Sneh Aurora, the director of the London office for the human rights group, who was at the summit this week, said that if the Commonwealth wants to become a better and forward-looking institution, “it is time the Commonwealth walks the talk.”

Experts said that some former British colonies sought to belong to the Commonwealth, despite its allegiance to the Crown, because it offers them a measure of global legitimacy and forbearance for human rights violations except when their actions are in extremis.

Even so, Sithembile Mbete, a senior lecturer in political science at the University of Pretoria, said it was confounding that Britain was championing cooperation among the Commonwealth as it slashed aid to Africa and planned to deport asylum seekers to the continent.

“The Commonwealth is about maintaining the ultimate colonial institution as a purportedly democratic coalition of equals when clearly it’s not that in practice,” she said. After parting ways with the European Union — its biggest trading partner — Britain is looking to expand its clout, she said. “The Commonwealth is not an association of equals but a terrain or stage where Britain can have greater influence,” she said.

That influence has waned in recent years, as many countries in the Global South have pursued new economic and political partnerships elsewhere.

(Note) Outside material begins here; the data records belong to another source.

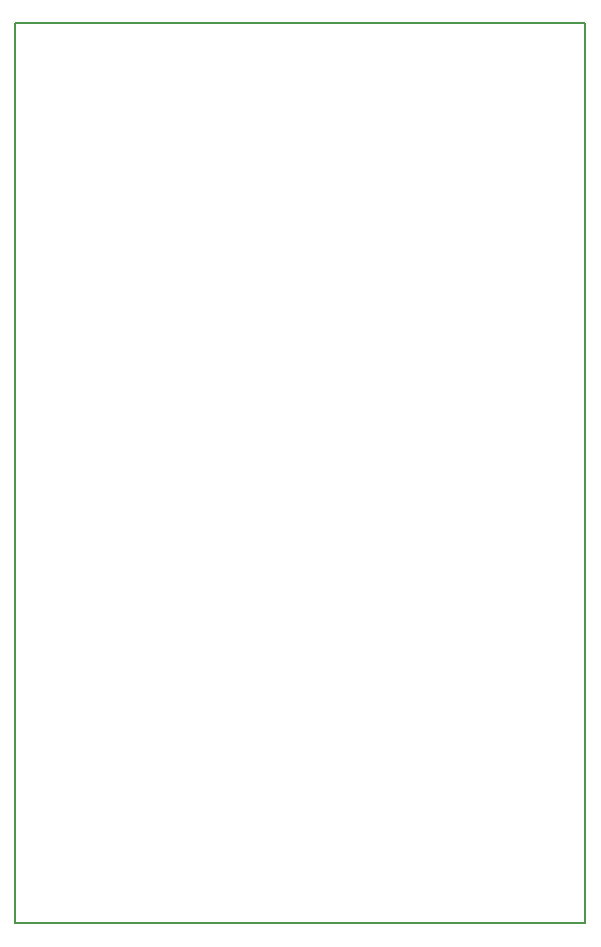
<source format=gbr>
%TF.GenerationSoftware,KiCad,Pcbnew,(5.0.0)*%
%TF.CreationDate,2018-11-11T16:52:16+07:00*%
%TF.ProjectId,AntennaSwitch_v1.1,416E74656E6E615377697463685F7631,rev?*%
%TF.SameCoordinates,Original*%
%TF.FileFunction,Profile,NP*%
%FSLAX46Y46*%
G04 Gerber Fmt 4.6, Leading zero omitted, Abs format (unit mm)*
G04 Created by KiCad (PCBNEW (5.0.0)) date 11/11/18 16:52:16*
%MOMM*%
%LPD*%
G01*
G04 APERTURE LIST*
%ADD10C,0.200000*%
G04 APERTURE END LIST*
D10*
X194310000Y-54610000D02*
X194310000Y-130810000D01*
X146050000Y-54610000D02*
X194310000Y-54610000D01*
X146050000Y-130810000D02*
X146050000Y-54610000D01*
X194310000Y-130810000D02*
X146050000Y-130810000D01*
M02*

</source>
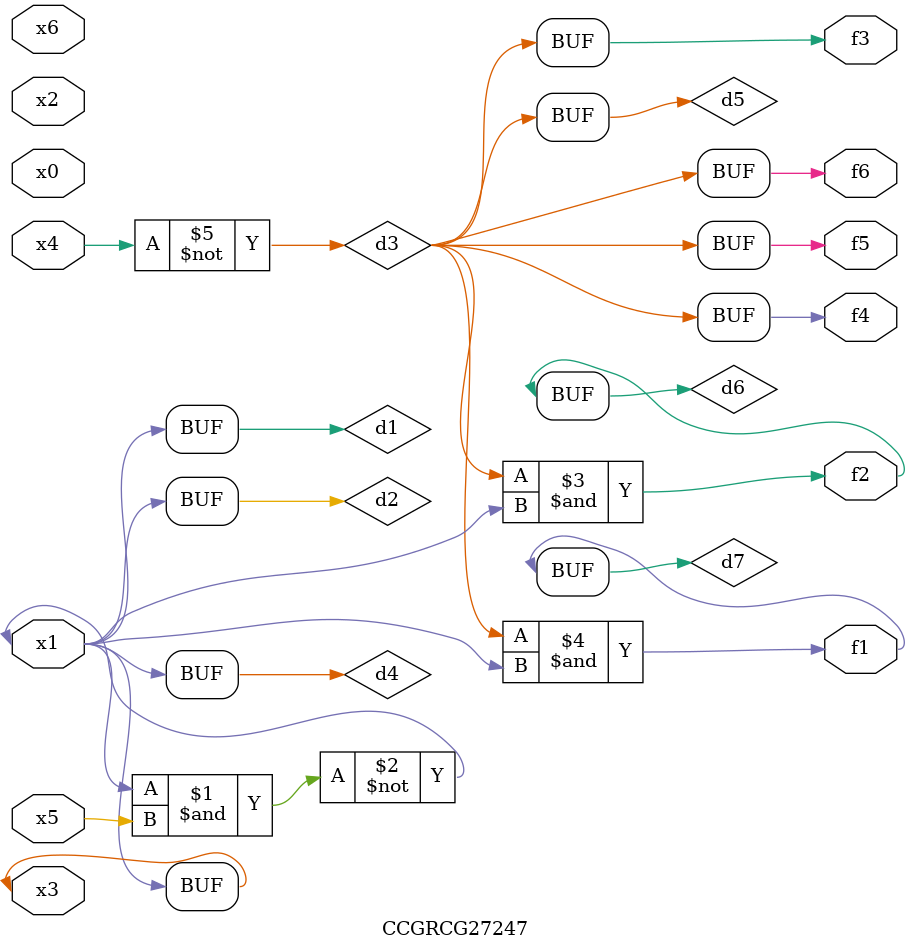
<source format=v>
module CCGRCG27247(
	input x0, x1, x2, x3, x4, x5, x6,
	output f1, f2, f3, f4, f5, f6
);

	wire d1, d2, d3, d4, d5, d6, d7;

	buf (d1, x1, x3);
	nand (d2, x1, x5);
	not (d3, x4);
	buf (d4, d1, d2);
	buf (d5, d3);
	and (d6, d3, d4);
	and (d7, d3, d4);
	assign f1 = d7;
	assign f2 = d6;
	assign f3 = d5;
	assign f4 = d5;
	assign f5 = d5;
	assign f6 = d5;
endmodule

</source>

This is particularly true in Africa, where China has risen as a financier and builder of infrastructure and a major source of imports and exports. Over the past decade, the decrease in Africa’s share of British imports and its significant increase in trade with China “has led to the U.K. being less influential on the continent,” said Cobus van Staden, the co-host of the “China in Africa” podcast.

In a move aimed at countering that, Prime Minister Boris Johnson of Britain this week appointed a special envoy to the Horn of Africa, just days after China’s own envoy to the region convened a seven-nation meeting to help tackle wider instability in the region.

In the Caribbean, former British colonies have either cut ties with the monarchy, such as Barbados, or have expressed a desire to become republics, such as Jamaica. But missing at the Commonwealth summit was any examination of Britain’s colonial past and how that would impact the future of the association.

Given that the imperial legacy is the thread uniting Commonwealth nations, it would make sense to address it, Mr. Murphy said. Yet the Commonwealth is “never particularly keen” to do so, he said, partly because the British government has always been “very reluctant” to see those issues raised.

“The last thing it wants to talk about is reparations, providing apologies or restitution,” he said. So “that particular potential of the Commonwealth goes untapped.”

The only exception came during Prince Charles’s speech at the opening ceremony, when he acknowledged what he called the “painful” roots of the Commonwealth.

“If we are to forge a common future that benefits all our citizens, we too must find new ways to acknowledge our past,” he said. “Quite simply, this is a conversation whose time has come.”

The Prince of Wales, who also spoke about his recent trip to Canada, where he met with Indigenous communities in several reconciliation events, said that keeping the queen as head of state was “purely a matter for each member country to decide.”

Yet despite its shortcomings, the Commonwealth is attracting new members. The applications of Togo and Gabon, two former French colonies, were approved, President Paul Kagame of Rwanda, announced on Saturday.

On Friday, countries also voted to reappoint Patricia Scotland, a Dominica-born British lawyer and diplomat, as secretary-general. Mr. Kagame is set to take over from Mr. Johnson as chair for the next two years. The next heads of government meeting will be held in Samoa in 2024.

Some of the younger delegates at the summit said that despite everything, African countries could find a way to leverage the association to their advantage.

“Unlike the past, we are now at the table,” said Babala Hassan Atiku, a Ugandan who took part in the Commonwealth Youth Forum. “We just need to know what we want and go after it.”